# BRIEF 1:
In the listing, from its first line up to and including the line with "Ingreso a JetBackup", replace "tutorial" with "manual" and leave everything else unchanged. Return only those lines, without the pictures.

# TEXT SHOWN:
Newsletter 7 March 2017

A native and an ornamental Gammagrass is widespread. Photo by Jim Allison. 

The odd thing about Gammagrass is that while it is a native I rarely see it in the wild. It’s almost always — locally — a planted ornamental grass. Thus Gammagrass is fairly easy to find in landscaping. We saw some blossoming in Port Charlotte during a foraging class last Sunday. It’s odd to think of grasses as blossoming but they do and that is one of the things

Tripsacum dactyloides at Willowbrook Reach

that makes Gammagrass stand out (see photos above.) Gammagrass also has, if not a boatload of names, then a hayload of names, around a dozen. Perhaps the oddest is “Ice Cream Grass” because cattle like the grass so much it’s like ice cream to them. In landscaping Gammagrass is usually a border species with several large clumps in a row. It can get quite tall — nine feet — and flowing but in landscaping Gammagrass is usually trimmed to a couple of feet and bristly. Unlike cattle we humans are usually interested only in either the unusual “blossom” or the hard, yellow grain. Best use is to pop the grain like popcorn or used like wheat berries. You can read about Gammagrass here.

# BRIEF 2:
According to the Gammagrass newsletter, which of the grass's names is the oddest?

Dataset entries
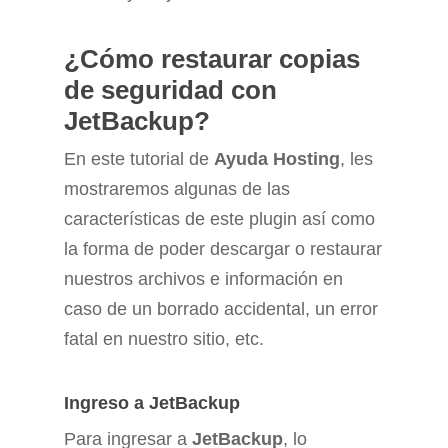
¿Cómo restaurar copias
de seguridad con
JetBackup?
En este tutorial de
Ayuda Hosting
, les
mostraremos algunas de las
características de este plugin así como
la forma de poder descargar o restaurar
nuestros archivos e información en
caso de un borrado accidental, un error
fatal en nuestro sitio, etc.
Ingreso a JetBackup
Para ingresar a
JetBackup
, lo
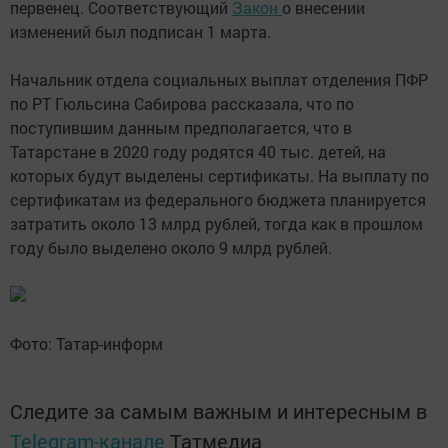
первенец. Соответствующий
Закон
о внесении
изменений был подписан 1 марта.
Начальник отдела социальных выплат отделения ПФР
по РТ Гюльсина Сабирова рассказала, что по
поступившим данным предполагается, что в
Татарстане в 2020 году родятся 40 тыс. детей, на
которых будут выделены сертификаты. На выплату по
сертификатам из федерального бюджета планируется
затратить около 13 млрд рублей, тогда как в прошлом
году было выделено около 9 млрд рублей.
Фото: Татар-информ
Следите за самым важным и интересным в
Telegram-канале
Татмедиа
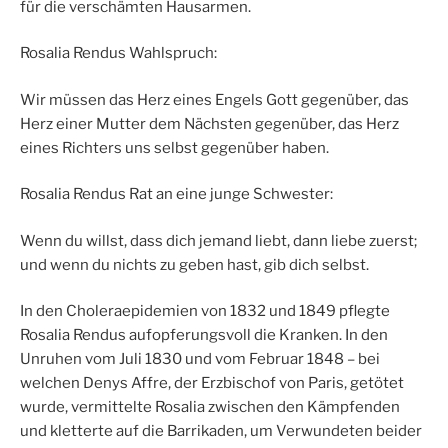
für die verschämten Hausarmen.
Rosalia Rendus Wahlspruch:
Wir müssen das Herz eines Engels Gott gegenüber, das
Herz einer Mutter dem Nächsten gegenüber, das Herz
eines Richters uns selbst gegenüber haben.
Rosalia Rendus Rat an eine junge Schwester:
Wenn du willst, dass dich jemand liebt, dann liebe zuerst;
und wenn du nichts zu geben hast, gib dich selbst.
In den Choleraepidemien von 1832 und 1849 pflegte
Rosalia Rendus aufopferungsvoll die Kranken. In den
Unruhen vom Juli 1830 und vom Februar 1848 – bei
welchen Denys Affre, der Erzbischof von Paris, getötet
wurde, vermittelte Rosalia zwischen den Kämpfenden
und kletterte auf die Barrikaden, um Verwundeten beider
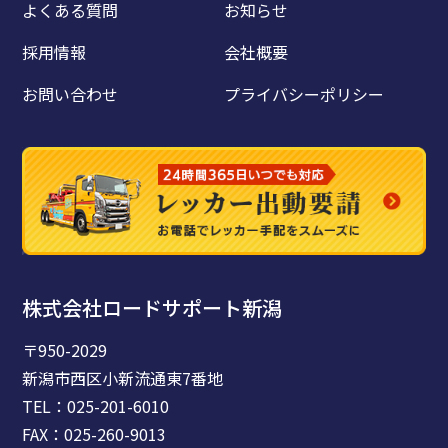
よくある質問
お知らせ
採用情報
会社概要
お問い合わせ
プライバシーポリシー
株式会社ロードサポート新潟
〒950-2029
新潟市西区小新流通東7番地
TEL：025-201-6010
FAX：025-260-9013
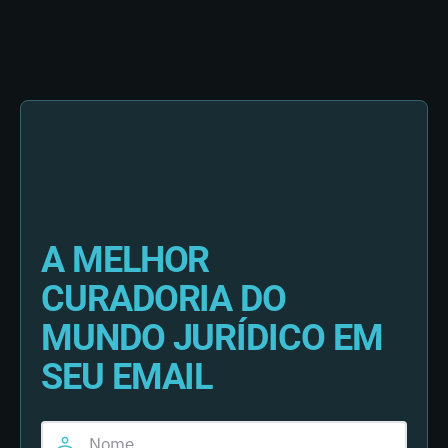
A MELHOR
CURADORIA DO
MUNDO JURÍDICO EM
SEU EMAIL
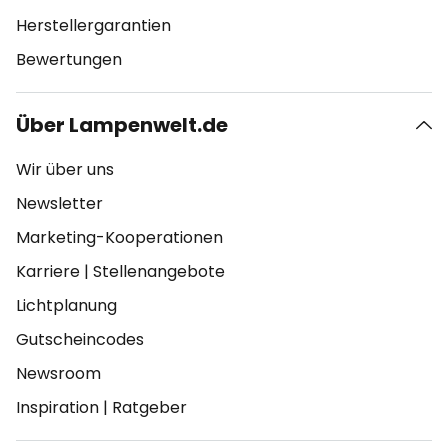
Herstellergarantien
Bewertungen
Über Lampenwelt.de
Wir über uns
Newsletter
Marketing-Kooperationen
Karriere
|
Stellenangebote
Lichtplanung
Gutscheincodes
Newsroom
Inspiration
|
Ratgeber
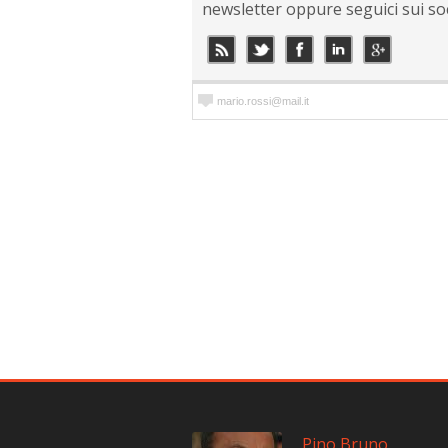
newsletter oppure seguici sui so
Pino Bruno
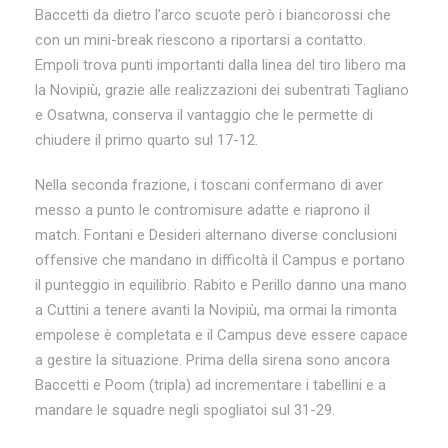
Baccetti da dietro l’arco scuote però i biancorossi che
con un mini-break riescono a riportarsi a contatto.
Empoli trova punti importanti dalla linea del tiro libero ma
la Novipiù, grazie alle realizzazioni dei subentrati Tagliano
e Osatwna, conserva il vantaggio che le permette di
chiudere il primo quarto sul 17-12.
Nella seconda frazione, i toscani confermano di aver
messo a punto le contromisure adatte e riaprono il
match. Fontani e Desideri alternano diverse conclusioni
offensive che mandano in difficoltà il Campus e portano
il punteggio in equilibrio. Rabito e Perillo danno una mano
a Cuttini a tenere avanti la Novipiù, ma ormai la rimonta
empolese è completata e il Campus deve essere capace
a gestire la situazione. Prima della sirena sono ancora
Baccetti e Poom (tripla) ad incrementare i tabellini e a
mandare le squadre negli spogliatoi sul 31-29.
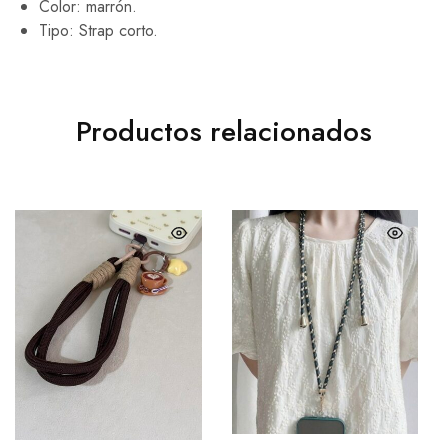
Color: marrón.
Tipo: Strap corto.
Productos relacionados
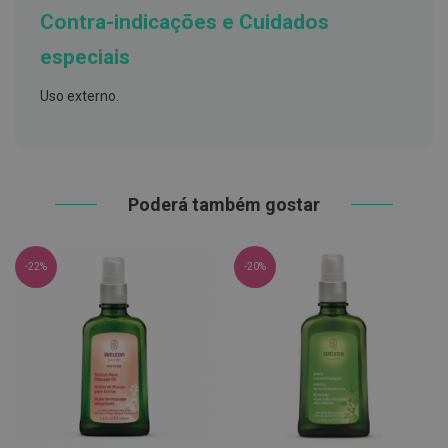
h
Contra-indicações e Cuidados
á
l
especiais
i
t
o
Uso externo.
P
r
ó
t
e
Poderá também gostar
s
e
s
d
e
-22%
-20%
n
t
á
r
i
a
s
e
P
r
o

# YOUR RESPONSE 1:
¿Cómo restaurar copias
de seguridad con
JetBackup?
En este manual de
Ayuda Hosting
, les
mostraremos algunas de las
características de este plugin así como
la forma de poder descargar o restaurar
nuestros archivos e información en
caso de un borrado accidental, un error
fatal en nuestro sitio, etc.
Ingreso a JetBackup

# YOUR RESPONSE 2:
"Ice Cream Grass"